Sudan is still a country of "ghost houses," where dissidents can disappear into unofficial prisons for months at a time. One of Girifna's members, a 18-year-old female student named Batoal, was taken to a "ghost house" by security agents who detained her when she was handing out the group's pamphlets on the street. Although she was released after several hours, the agents threatened to rape her and frame her as a prostitute, Mr. Musa said.

Last week, about 40 members of Girifna held a brief demonstration outside the National Elections Commission, carrying a coffin to symbolize what it said was the death of fairness in the elections. After the protest, security agents followed the activists and threatened them, Mr. Musa said.

Sudan's political freedoms have improved a little since 2005 when the government signed a deal with former rebels from southern Sudan, he said. But he expects a crackdown after the elections. "The security forces still have full authority to beat and kill with impunity," he said. "They have eyes everywhere.

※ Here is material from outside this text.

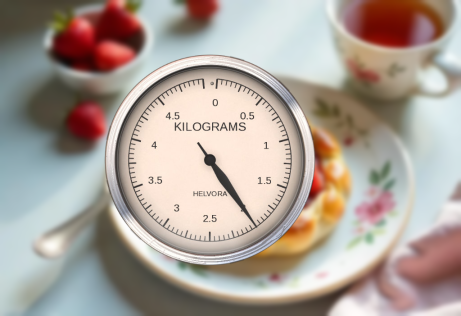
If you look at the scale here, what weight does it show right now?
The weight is 2 kg
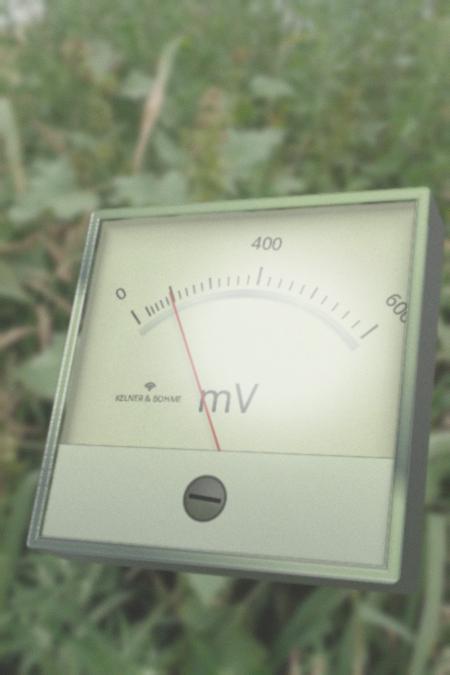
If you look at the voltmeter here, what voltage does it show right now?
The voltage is 200 mV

They can take you into a room and do whatever they like to you, and you don't even know who they are."

The group does not take a position on whether Mr. al-Bashir should be sent to The Hague to face trial on a war-crimes indictment by the International Criminal Court for his actions in Darfur. But it considers him responsible for the deaths of many Sudanese opposition activists in the past.

Mr. Musa says he is disappointed by Sudan's opposition parties. Instead of consistently opposing Mr. al-Bashir, he said, the parties have made deals with him, failed to take the elections seriously, and failed to monitor the elections to watch for vote-rigging. "There's been a lot of fraud," he said. "Our people are calling us every few minutes with reports of problems."

The government, meanwhile, has begun to learn from Girifna's tactics. When it arrested one of the group's activists recently, it threatened to put naked photos of him on Facebook to discredit him, Mr. Musa said.

The government has also printed pamphlets in the same distinctive orange colour as Girifna's leaflets to confuse the voters, he said. And it has created its own citizens group - with a name that translates as "We are happy."